El texto retoma la dicotomía bendición-maldición que planteó en "Ree" (Deut. 11:26): si el pueblo cumple los mandatos, será bendecido; de lo contrario, será maldecido. Es simple, es binario; es un lenguaje informático. Las complejidades quedan afuera, para más adelante: seremos los hombres los que nos ocuparemos de la casuística, los matices, las interpretaciones, los atenuantes, las líneas difusas. Acá es todo simple, básico, contundente. Si se quiere, es un lenguaje aplicable a niños pequeños (al menos en la pedagogía tradicional): si se porta bien, se lo premia; si se porta mal, se lo castiga.
Sorprenden los extremos: las bendiciones nos ubican, como pueblo, por encima del resto de la humanidad, como una suerte de ideal encarnado; las maldiciones, por otro lado, son sistemáticamente destructivas, humillantes, casi irreversibles: "Y tu número quedará reducido a unos pocos, ..." (Deut.28: 62). ¿Acaso el texto pienso en un proceso dinámico o en opciones absolutas y excluyentes? Es notoria la desproporción entre bendiciones y maldiciones: las segundas son más, mayores en magnitud, terribles en intensidad, y terminantes, mientras que las primeras son ideales aspiracionales, más abstractos, inconmensurables, eternos. Dicho de otro modo: las maldiciones suenan reales, verosímiles usando el término de Todorov, mientras que las bendiciones suenan a "wishfull thinking".
El pueblo judío ha sido frecuentemente atacado por el tan complejo adjetivo de "elegido". Muchos judíos están muy incómodos con este concepto de "pueblo elegido". La lectura de "Ki-Tavo" complejiza especialmente la comprensión del concepto. No sólo somos "elegidos" o "apartados" para servir a dios y cumplir sus preceptos, sino que hacerlo supone un premio traducido en triunfos y bendiciones; no hay forma de eludir esta lectura "cualitativa" que muchos tratamos de soslayar. Sin embargo, si leemos el texto completo y tomamos en cuenta las maldiciones la cuestión de ser "elegidos" no parece tan positiva. Si miramos la historia en retrospectiva, la antigua y la reciente, nos damos cuenta que en realidad hemos vivido en la maldición, y sólo ocasionalmente en la bendición. Es esta ecuación la que explica con mayor profundidad nuestra condición de "pueblo elegido": la demanda en enorme, el castigo inconmensurable.
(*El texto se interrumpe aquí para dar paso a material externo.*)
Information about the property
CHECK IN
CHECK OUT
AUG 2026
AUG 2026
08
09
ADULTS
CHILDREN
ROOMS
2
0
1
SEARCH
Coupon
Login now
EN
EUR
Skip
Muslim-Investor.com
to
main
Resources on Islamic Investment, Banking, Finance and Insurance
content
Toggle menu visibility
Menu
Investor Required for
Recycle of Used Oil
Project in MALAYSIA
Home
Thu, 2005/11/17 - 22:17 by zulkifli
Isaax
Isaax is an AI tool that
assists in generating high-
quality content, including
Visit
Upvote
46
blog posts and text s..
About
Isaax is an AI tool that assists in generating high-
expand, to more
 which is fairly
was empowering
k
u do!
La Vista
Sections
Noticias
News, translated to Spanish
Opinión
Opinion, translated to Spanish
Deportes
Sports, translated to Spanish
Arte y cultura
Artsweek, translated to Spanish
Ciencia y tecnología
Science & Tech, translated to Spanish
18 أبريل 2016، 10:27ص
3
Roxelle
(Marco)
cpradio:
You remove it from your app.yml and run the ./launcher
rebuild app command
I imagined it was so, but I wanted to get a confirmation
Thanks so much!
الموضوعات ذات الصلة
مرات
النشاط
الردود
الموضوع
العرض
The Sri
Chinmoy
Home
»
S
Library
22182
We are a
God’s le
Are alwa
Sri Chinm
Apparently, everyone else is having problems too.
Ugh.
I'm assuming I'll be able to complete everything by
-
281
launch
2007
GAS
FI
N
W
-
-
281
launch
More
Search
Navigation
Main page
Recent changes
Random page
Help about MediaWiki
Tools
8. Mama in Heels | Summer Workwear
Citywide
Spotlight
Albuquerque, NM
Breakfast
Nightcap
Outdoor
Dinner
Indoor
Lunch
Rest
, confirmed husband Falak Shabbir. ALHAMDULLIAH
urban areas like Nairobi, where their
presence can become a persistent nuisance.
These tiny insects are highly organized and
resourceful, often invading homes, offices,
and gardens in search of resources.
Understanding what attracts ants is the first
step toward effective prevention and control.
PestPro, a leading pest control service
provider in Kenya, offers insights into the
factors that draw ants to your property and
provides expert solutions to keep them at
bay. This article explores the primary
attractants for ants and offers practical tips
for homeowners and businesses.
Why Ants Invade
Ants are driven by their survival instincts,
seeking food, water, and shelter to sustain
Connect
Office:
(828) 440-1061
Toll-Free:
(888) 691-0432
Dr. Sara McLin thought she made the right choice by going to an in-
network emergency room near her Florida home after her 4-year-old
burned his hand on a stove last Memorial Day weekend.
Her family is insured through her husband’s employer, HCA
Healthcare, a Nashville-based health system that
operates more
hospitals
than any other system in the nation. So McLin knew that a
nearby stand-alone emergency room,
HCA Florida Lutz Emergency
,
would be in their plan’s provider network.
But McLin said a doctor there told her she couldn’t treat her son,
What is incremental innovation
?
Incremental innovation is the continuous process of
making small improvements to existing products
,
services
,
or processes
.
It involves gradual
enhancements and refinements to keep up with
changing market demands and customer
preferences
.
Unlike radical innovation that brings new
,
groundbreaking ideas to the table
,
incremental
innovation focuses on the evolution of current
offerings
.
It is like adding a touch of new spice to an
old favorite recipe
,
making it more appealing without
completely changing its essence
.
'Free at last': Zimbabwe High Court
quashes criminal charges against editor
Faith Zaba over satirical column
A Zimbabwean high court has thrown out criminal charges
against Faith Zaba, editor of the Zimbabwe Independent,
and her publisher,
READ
Como cualquier hijo, vivir entre tales demandas es simplemente traumático.
Si hemos vivido como "malditos" estos últimos diecinueve siglos, desde 70 EC hasta el siglo XX, cabe preguntarse si acaso no estamos iniciando dos mil años de historia de bendiciones. Que los montes Gerizim y Ebal en realidad representas eras diferentes: ascendimos hacia le bendición en tiempos de David y Salomón para caer en la maldición (debidamente anunciada por los profetas), la división, y la dispersión. Acaso podemos imaginar nuevamente un tiempo de redención y construcción de bendiciones. Las amenazas persisten, desde dentro y fuera; pero nuestro afán mesiánico nos impulsa. Acaso el desafío sea que nosotros mismos escribamos el texto de las bendiciones. Que de maldiciones ya tenemos bastante.